Cure kinetics of elementary reactions of a DGEBA/DDS epoxy resin: 1. Glass transition temperature versus conversion

Abstract

The influence of elementary reactions (linear polymerization and crosslinking) on the development of the glass transition temperature ( T g) of diglycidyl ether of bisphenol A/diaminodiphenylsulfone (DGEBA/DDS) epoxy resin system has been analysed quantitatively according to a proposed model. The model was derived on the basis of the reaction mechanisms observed in the curing system and the assumption that the T g has individual linear relationships with the degree of conversion of the two reactions.
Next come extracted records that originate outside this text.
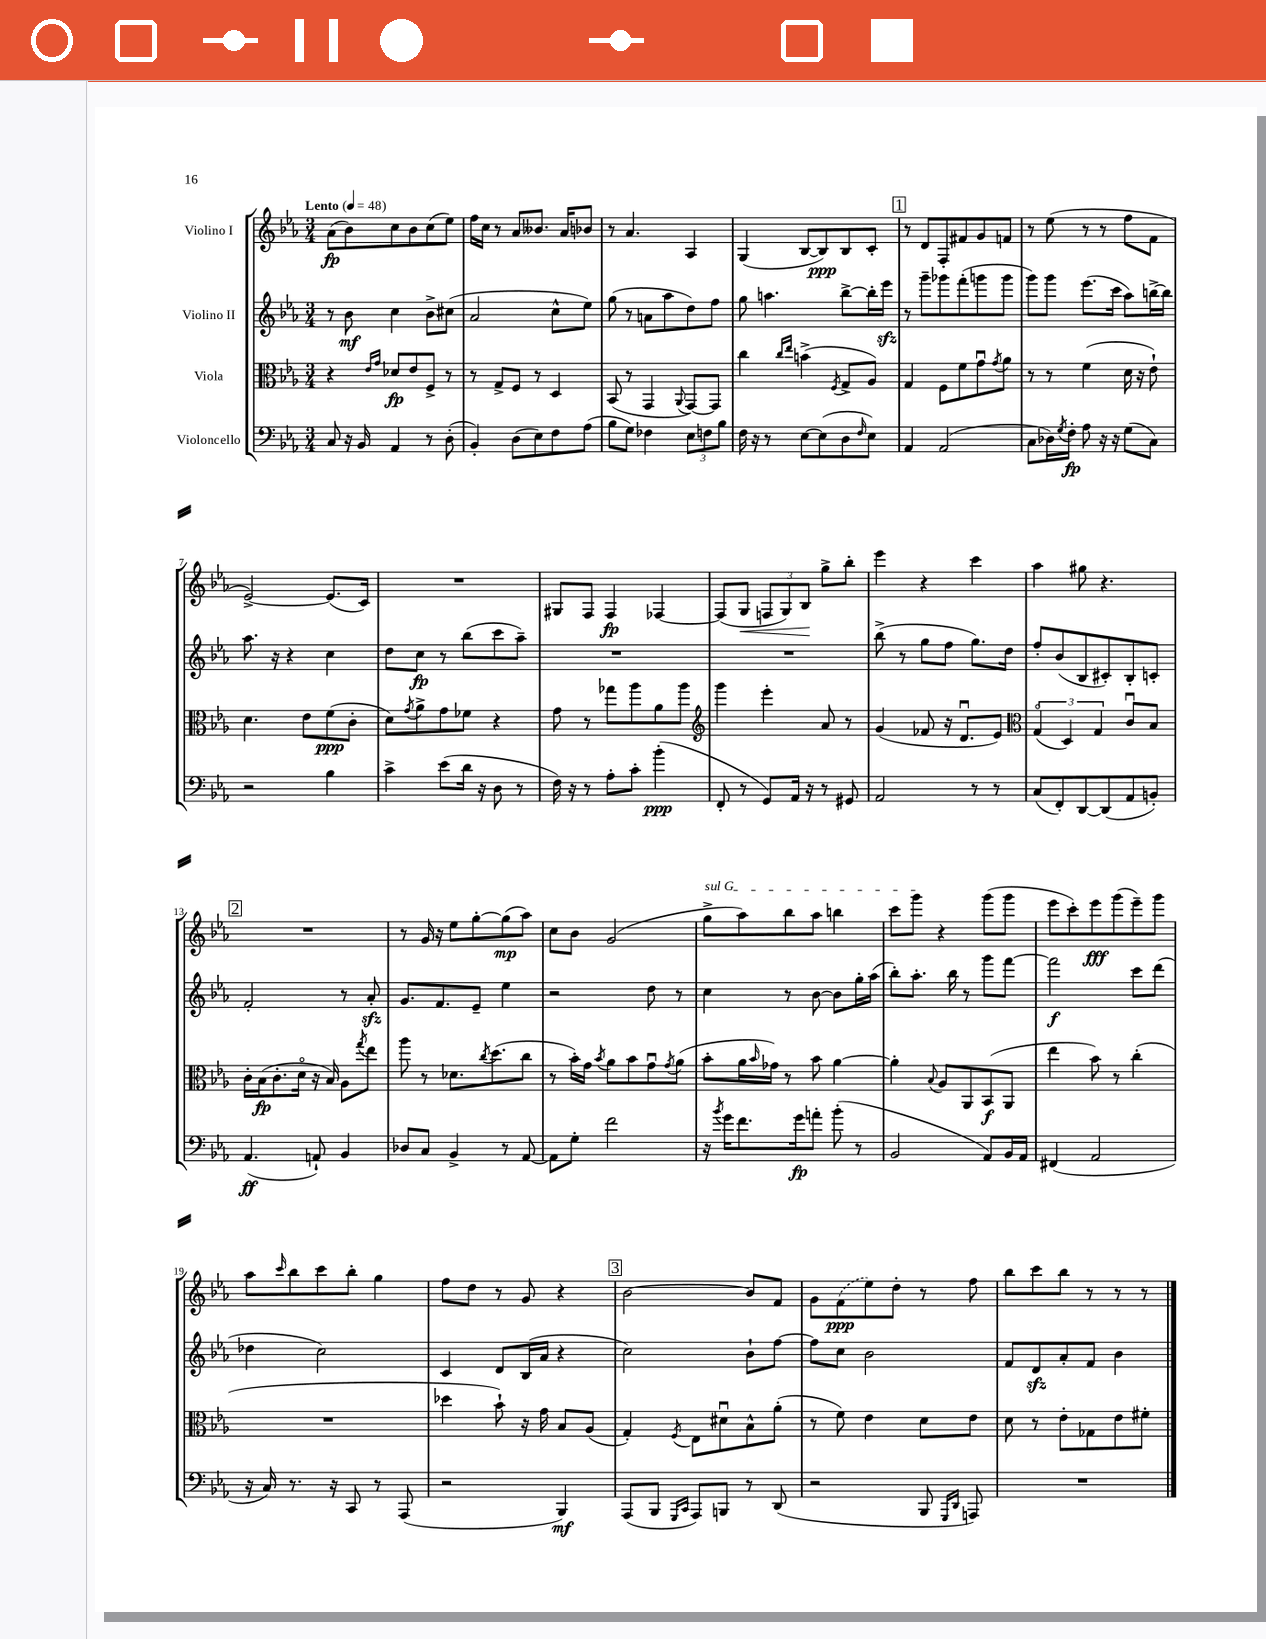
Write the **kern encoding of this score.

**kern	**kern	**kern	**kern
*staff4	*staff3	*staff2	*staff1
*clefF4	*clefC3	*clefG2	*clefG2
*k[b-e-a-]	*k[b-e-a-]	*k[b-e-a-]	*k[b-e-a-]
*M3/4	*M3/4	*M3/4	*M3/4
*MM48	*MM48	*MM48	*MM48
8C	4r	8r	(8a-
16r	.	8b-	8b-)
16BB-	.	.	.
.	16qqe-	.	.
.	16qqg	.	.
4AA-	8d-	4cc	8cc
.	8e-	.	8b-
8r	8F^	8b-^	(8cc
(8D'	8r	(8cc#	8ee-)
=	=	=	=
4BB-')	8r	2a-	16ff
.	.	.	16cc
.	8G^	.	8r
(8D	8F	.	8a-
8E-)	8r	.	8.b--
8F	4D	8cc^^	.
.	.	.	16a-
(8A-	.	8ee-)	8b-
=	=	=	=
8B-	(8BB-	(8gg	8r
8G)	8r	8r	4.a-
4F-	4GG	8a	.
.	.	8aa-	.
.	8qqAA-	.	.
12E-	[8GG)	8dd)	4A-
12F	.	.	.
.	8GG]	8ff	.
12B-	.	.	.
=	=	=	=
16F	4cc	8gg	(4G
16r	.	.	.
8r	.	4.aa	.
.	16qqcc	.	.
.	16qqee-	.	.
[8E-	(4b^	.	[8B-
(8E-]	.	.	8B-])
.	8qF	.	.
8D	8G^	[8bb-^	8B-
16qqF	.	.	.
8E-)	8A-)	16bb-']	8c'
.	.	16eee-	.
=	=	=	=
4AA-	4G	8r	8r
.	.	8ggg~	8d
(2AA-	8F	8ggg-	8F'
.	8f	(8fff'	8f#
.	8gu	8ggg	8g
.	8qg	.	.
.	8a-	8ggg	8f
=	=	=	=
8C	8r	8ggg)	8r
16D-)	8r	8ggg	(8ee-
8qG	.	.	.
16F'	.	.	.
8A-	(4f	(8.eee-	8r
16r	.	.	8r
16r	.	16ccc	.
(8G	16d	8aa-)	8ff
.	16r	.	.
8C)	8e-`)	[16bb^	8f
.	.	16bb]	.
=	=	=	=
2r	4.d	8.aa-	[2e-^)
.	.	16r	.
.	.	4r	.
.	8e-	.	.
4B-	(8f	4cc	(8.e-]
.	8c'	.	.
.	.	.	16c)
=	=	=	=
4c^	8d)	8dd	2.r
.	8qg	.	.
.	8a-^	8cc	.
(8e-	8g	8r	.
16d	8f-	(8bb-	.
16r	.	.	.
8D	4r	8ccc	.
8r	.	8aa-~)	.
=	=	=	=
16F)	8g	2.r	8G#
16r	.	.	.
8r	8r	.	8F
8A-'	8gg-	.	4F
8c'	8aa-	.	.
(4b-'	8a-	.	[4F-
.	8aa-	.	.
=	=	=	=
*	*clefG2	*	*
8FF'	4ggg	2.r	(8F-]
8r	.	.	8G
8GG)	4eee-'	.	12F
.	.	.	12G)
16AA-	.	.	.
.	.	.	12B-
16r	.	.	.
8r	8a-	.	8gg^
8GG#	8r	.	8bb-'
=	=	=	=
2AA-	(4g	(8bb-^	4eee-
.	.	8r	.
.	8f-	8gg	4r
.	16r	8ff	.
.	8.du	.	.
8r	.	8.gg)	4ccc
8r	8e-)	.	.
.	.	16dd	.
=	=	=	=
*	*clefC3	*	*
(8C	(6Go	8ff'	4aa-
8FF')	.	(8b-	.
.	6D)	.	.
[8DD	.	8B-	8gg#
.	6G	.	.
(8DD]	.	8c#')	4.r
8AA-	8cu	8B-'	.
8BB')	8B-	8c'	.
=	=	=	=
(4.AA-	16c'	2f'	2.r
.	(16B-	.	.
.	8.c'	.	.
.	16do	.	.
8AA`)	16r	.	.
.	16B-)	.	.
4BB-	8A-	8r	.
.	8qgg	.	.
.	8ee-	8a-'	.
=	=	=	=
8D-	8aa-	8.g	8r
8C	8r	.	16g
.	.	8.f	16r
4BB-^	8.d-	.	8ee-
.	.	8e-~	[8gg'
.	8qcc	.	.
.	(8.dd	.	.
8r	.	4ee-	(8gg]
[8AA-	8cc	.	8aa-)
=	=	=	=
8AA-]	8r	2r	8cc
8G'	16b-')	.	8b-
.	16g	.	.
.	8qb-	.	.
2f	8a-	.	(2g
.	8b-	.	.
.	8gu	8dd	.
.	8qg	.	.
.	(8a-	8r	.
=	=	=	=
16r	8b-'	4cc	8gg^
8qb-	.	.	.
16g	.	.	.
8.f	16a-	.	8aa-)
.	16qqb-	.	.
.	16g-)	.	.
.	8r	8r	8bb-
16g	.	.	.
8a'	8b-	[8b-	8aa-
(8b-'	[4a-	8b-]	4bb
8r	.	16gg'	.
.	.	(16aa-	.
=	=	=	=
2BB-	4a-']	8bb-')	8ccc
.	.	8.aa-'	8ggg
.	8qqB-	.	.
.	8A-	.	4r
.	.	16bb-	.
.	8AA-	8r	.
8AA-)	(8BB-	8ggg	(8ggg
16BB-	8AA-	[8fff	8ggg
16AA-	.	.	.
=	=	=	=
(4FF#	4ee-	2fff]	8eee-
.	.	.	8ccc')
2AA-	8b-)	.	8eee-
.	8r	.	(8ggg
.	(4cc'	8ccc	8eee-~)
.	.	(8ddd	8ggg
=	=	=	=
16r	2.r	4dd-	8aa-
16C)	.	.	.
.	.	.	16qqccc
8.r	.	.	8bb-
.	.	2cc)	8ccc
16r	.	.	.
8CC	.	.	8bb-'
8r	.	.	4gg
(8AAA-	.	.	.
=	=	=	=
2r	4dd-	4c	8ff
.	.	.	8dd
.	8b-`)	8d	8r
.	16r	(16B-	8g
.	16g	16a-	.
4BBB-)	8B-	4r	4r
.	(8A-	.	.
=	=	=	=
(8AAA-	4G')	2cc)	[2b-
8BBB-	.	.	.
16qqGGG	.	.	.
16qqCC	8qF	.	.
8AAA-)	8E-	.	.
8BBB	8d#u	.	.
8r	8B-^^	8b-`	8b-]
(8DD	(8a-'	[8ff	8f
=	=	=	=
2r	8r	8ff]	8g
.	8f)	8cc	(8f
.	4e-	2b-	8ee-)
.	.	.	8dd'
8BBB-	8d	.	8r
16qqGGG	.	.	.
16qqDD	.	.	.
8AAA)	8e-	.	8ff
=	=	=	=
2.r	8d	8f	8bb-
.	8r	8d	8ccc
.	8e-'	8a-'	8bb-
.	8G-	8f	8r
.	8e-	4b-	8r
.	8f#'	.	8r
==	==	==	==
*-	*-	*-	*-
The conversions of elementary reactions during the cure were obtained experimentally by measuring the changes in the concentrations of epoxy, primary and secondary amine groups with time by near-infra-red spectroscopy. The T g values were measured by differential scanning calorimetry (d.s.c.). In addition, and for the purpose of comparison, the overall conversion of the system was also obtained from d.s.c. in a dynamic scanning mode. The conversion-time data from the two different techniques were consistent. The proposed model successfully predicted the separate increases in T g due to the linear polymerization and due to the crosslinking reactions. The Di Benedetto equation and the viscoelastic model of Gan et al. are also discussed.